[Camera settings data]
────────────────────

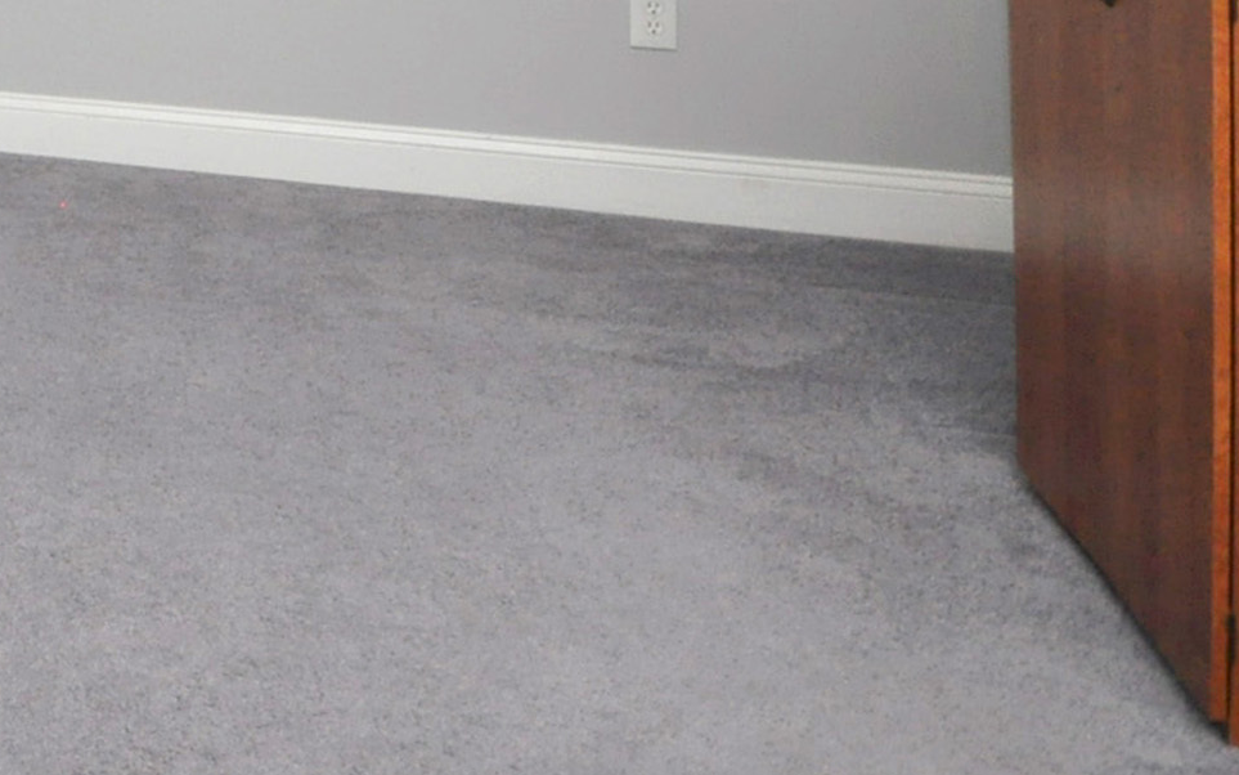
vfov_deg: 23.2
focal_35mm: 46
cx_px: -398
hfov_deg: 32.1
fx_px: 1553
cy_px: -346
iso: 1000
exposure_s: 1/125
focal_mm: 10
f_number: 4
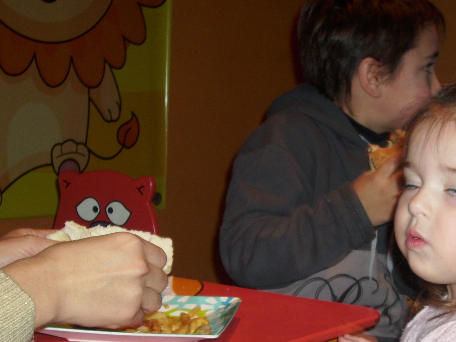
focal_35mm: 63
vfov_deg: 23.2
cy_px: 225
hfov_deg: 30.4
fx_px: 830
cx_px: 317
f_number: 2.8
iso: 50
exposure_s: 1/30
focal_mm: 6.2
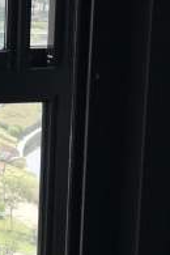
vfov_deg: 13.9
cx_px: -183
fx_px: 1048
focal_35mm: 148
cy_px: 112
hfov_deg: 8.7
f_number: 1.8
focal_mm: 4.75
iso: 50
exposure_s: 1/265
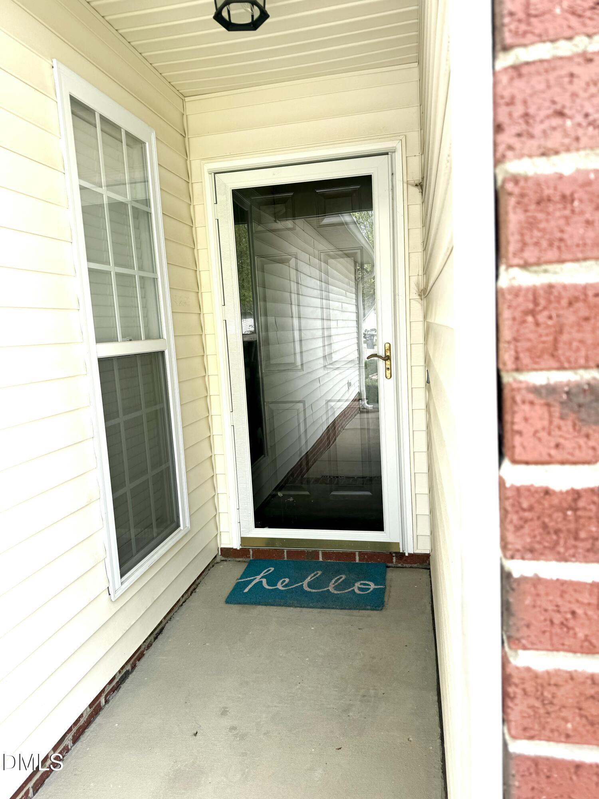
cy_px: 400
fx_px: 554
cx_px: 300
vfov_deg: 71.6
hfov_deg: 56.8
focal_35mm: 24
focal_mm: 6.86
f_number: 1.78
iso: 80
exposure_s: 1/451
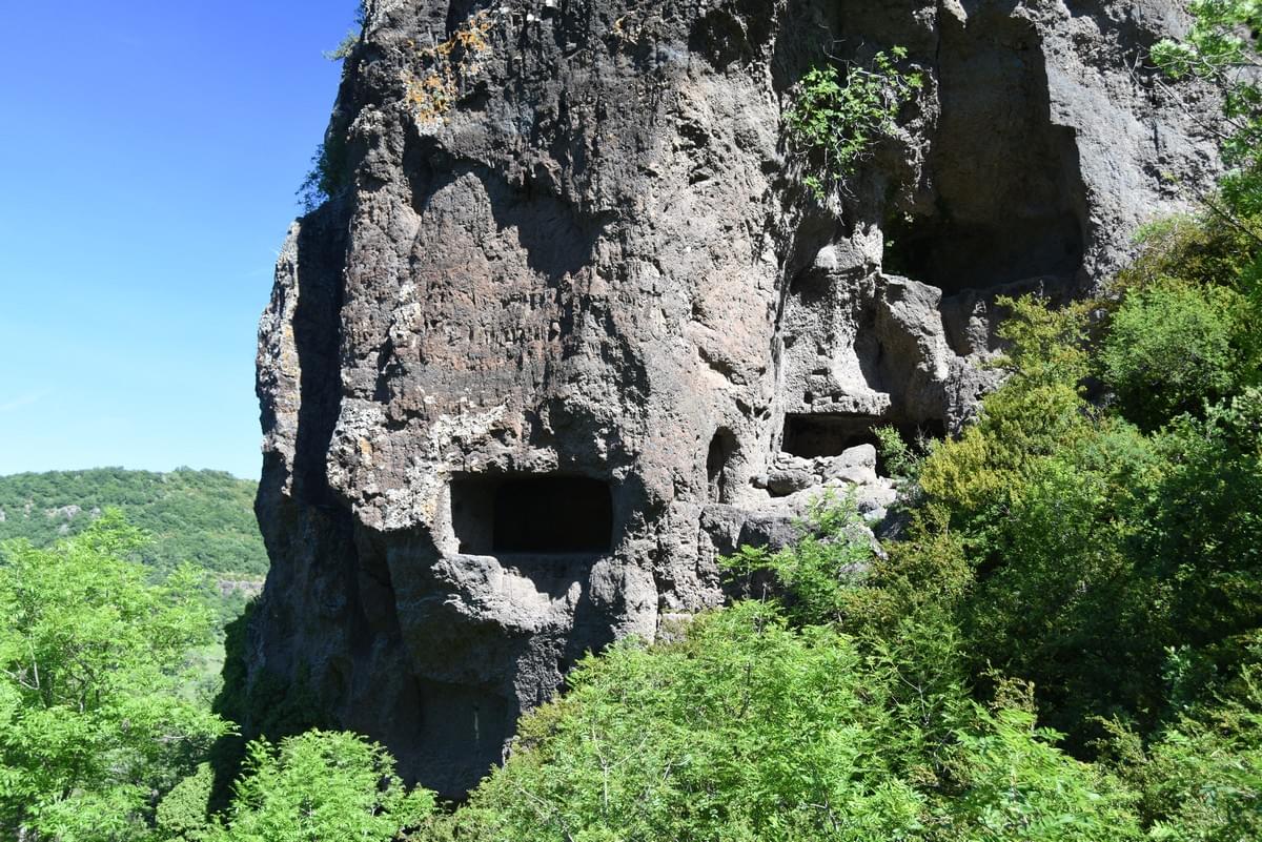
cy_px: 421
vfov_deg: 36.9
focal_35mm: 36
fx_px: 1262
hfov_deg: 53.1
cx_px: 631
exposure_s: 1/80
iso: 100
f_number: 4.5
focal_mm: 24
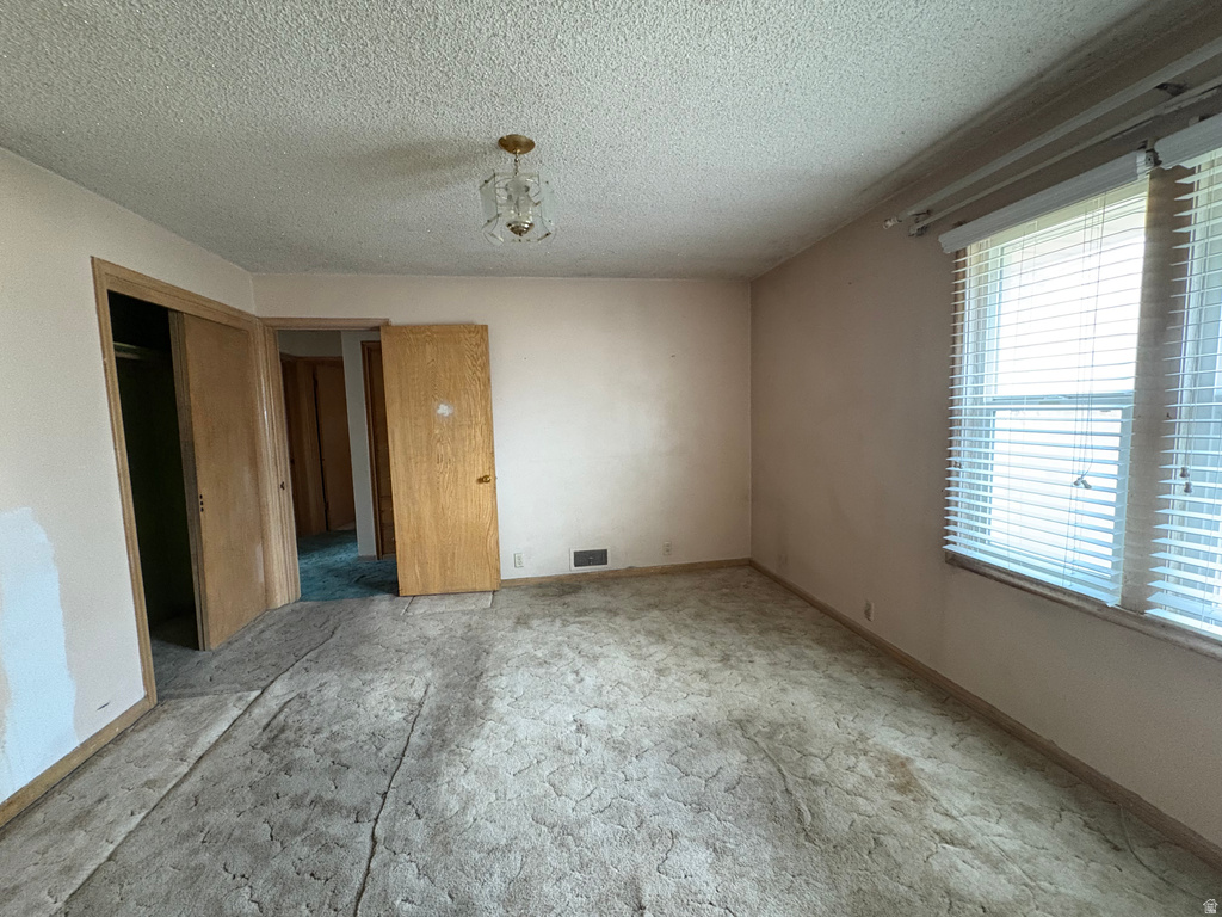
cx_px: 611
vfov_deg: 85.7
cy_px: 458
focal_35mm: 14
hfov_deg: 102.1
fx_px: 494
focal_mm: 2.22
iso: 800
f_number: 2.2
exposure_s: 1/60
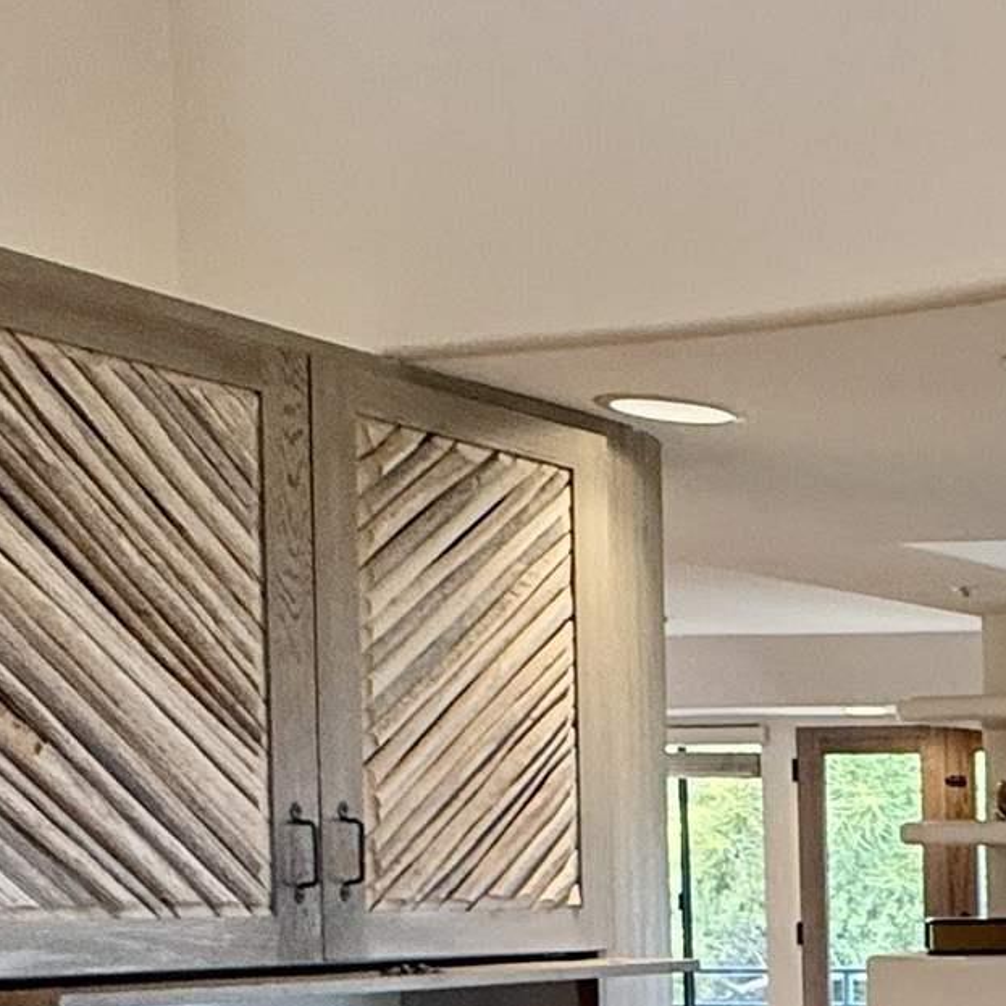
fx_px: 2006
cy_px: 927
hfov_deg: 18.8
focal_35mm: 61
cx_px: 1976
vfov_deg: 27.1
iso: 200
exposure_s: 1/120
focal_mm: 2.22
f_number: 2.2
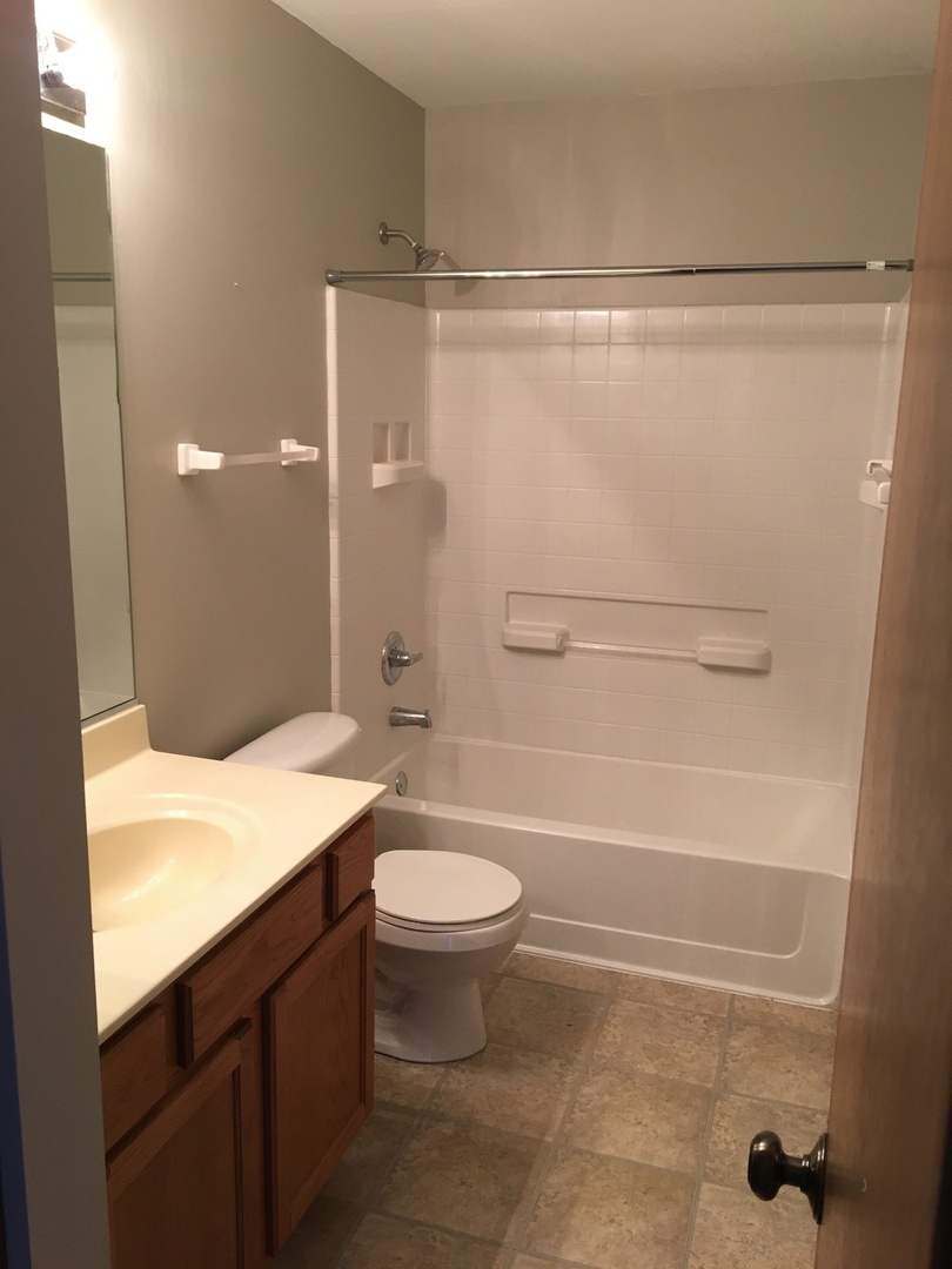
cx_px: 476
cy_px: 634
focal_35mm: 29
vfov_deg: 61.7
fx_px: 1063
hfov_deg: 48.2
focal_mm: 4.15
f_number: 2.2
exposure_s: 1/30
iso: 80
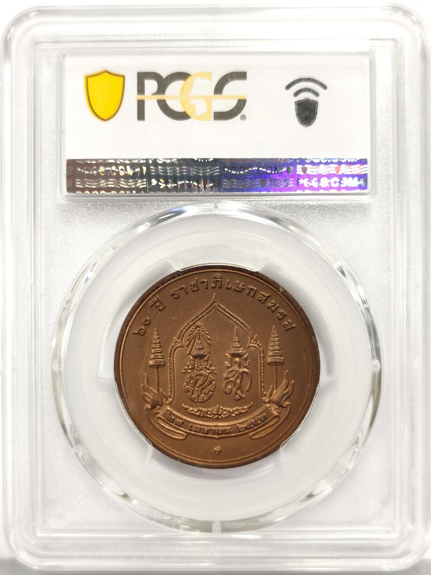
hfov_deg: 27.0
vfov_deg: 35.5
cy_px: 288
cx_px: 216
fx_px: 896
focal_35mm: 54
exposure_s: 1/100
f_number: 16
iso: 160
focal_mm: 5.56
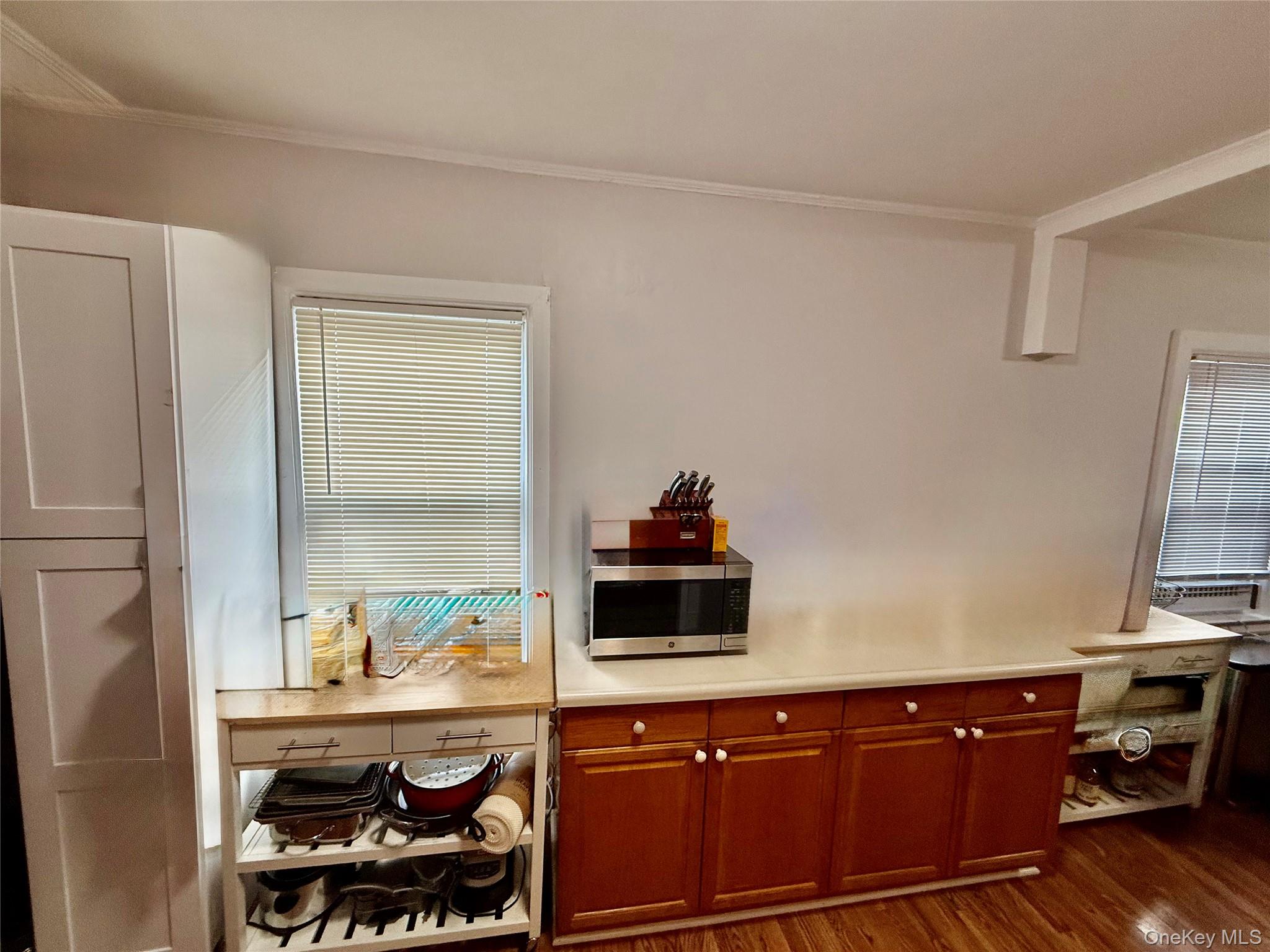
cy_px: 476
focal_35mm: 14
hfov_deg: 102.1
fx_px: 514
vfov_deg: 85.7
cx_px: 635
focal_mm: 2.22
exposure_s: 1/120
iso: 160
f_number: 2.2
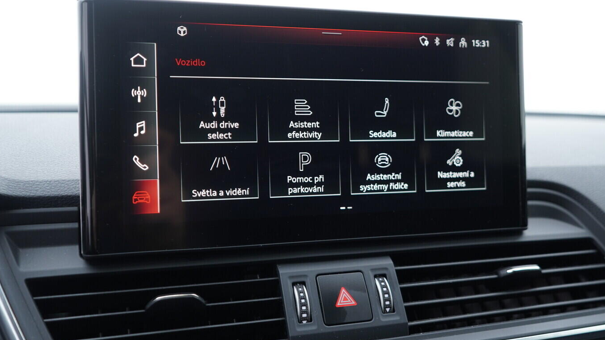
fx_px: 642
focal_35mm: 40
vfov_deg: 29.7
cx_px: 318
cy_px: 161
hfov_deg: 50.5
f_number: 2.8
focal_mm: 24
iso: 200
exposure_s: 1/40
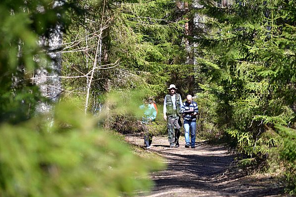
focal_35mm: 302
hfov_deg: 6.8
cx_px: 148
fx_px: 2482
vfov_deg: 4.5
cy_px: 98
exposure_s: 1/500
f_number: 5.6
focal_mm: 200
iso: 200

────────────────────

▶ **What is expected**: Copy every record exactly as it appears, apart from any pictures.

▶ **Output for this exercise**:
vfov_deg: 23.2
focal_35mm: 46
cx_px: -398
hfov_deg: 32.1
fx_px: 1553
cy_px: -346
iso: 1000
exposure_s: 1/125
focal_mm: 10
f_number: 4
focal_35mm: 63
vfov_deg: 23.2
cy_px: 225
hfov_deg: 30.4
fx_px: 830
cx_px: 317
f_number: 2.8
iso: 50
exposure_s: 1/30
focal_mm: 6.2
vfov_deg: 13.9
cx_px: -183
fx_px: 1048
focal_35mm: 148
cy_px: 112
hfov_deg: 8.7
f_number: 1.8
focal_mm: 4.75
iso: 50
exposure_s: 1/265
cy_px: 400
fx_px: 554
cx_px: 300
vfov_deg: 71.6
hfov_deg: 56.8
focal_35mm: 24
focal_mm: 6.86
f_number: 1.78
iso: 80
exposure_s: 1/451
cy_px: 421
vfov_deg: 36.9
focal_35mm: 36
fx_px: 1262
hfov_deg: 53.1
cx_px: 631
exposure_s: 1/80
iso: 100
f_number: 4.5
focal_mm: 24
cx_px: 611
vfov_deg: 85.7
cy_px: 458
focal_35mm: 14
hfov_deg: 102.1
fx_px: 494
focal_mm: 2.22
iso: 800
f_number: 2.2
exposure_s: 1/60
fx_px: 2006
cy_px: 927
hfov_deg: 18.8
focal_35mm: 61
cx_px: 1976
vfov_deg: 27.1
iso: 200
exposure_s: 1/120
focal_mm: 2.22
f_number: 2.2
cx_px: 476
cy_px: 634
focal_35mm: 29
vfov_deg: 61.7
fx_px: 1063
hfov_deg: 48.2
focal_mm: 4.15
f_number: 2.2
exposure_s: 1/30
iso: 80
hfov_deg: 27.0
vfov_deg: 35.5
cy_px: 288
cx_px: 216
fx_px: 896
focal_35mm: 54
exposure_s: 1/100
f_number: 16
iso: 160
focal_mm: 5.56
cy_px: 476
focal_35mm: 14
hfov_deg: 102.1
fx_px: 514
vfov_deg: 85.7
cx_px: 635
focal_mm: 2.22
exposure_s: 1/120
iso: 160
f_number: 2.2
fx_px: 642
focal_35mm: 40
vfov_deg: 29.7
cx_px: 318
cy_px: 161
hfov_deg: 50.5
f_number: 2.8
focal_mm: 24
iso: 200
exposure_s: 1/40
focal_35mm: 302
hfov_deg: 6.8
cx_px: 148
fx_px: 2482
vfov_deg: 4.5
cy_px: 98
exposure_s: 1/500
f_number: 5.6
focal_mm: 200
iso: 200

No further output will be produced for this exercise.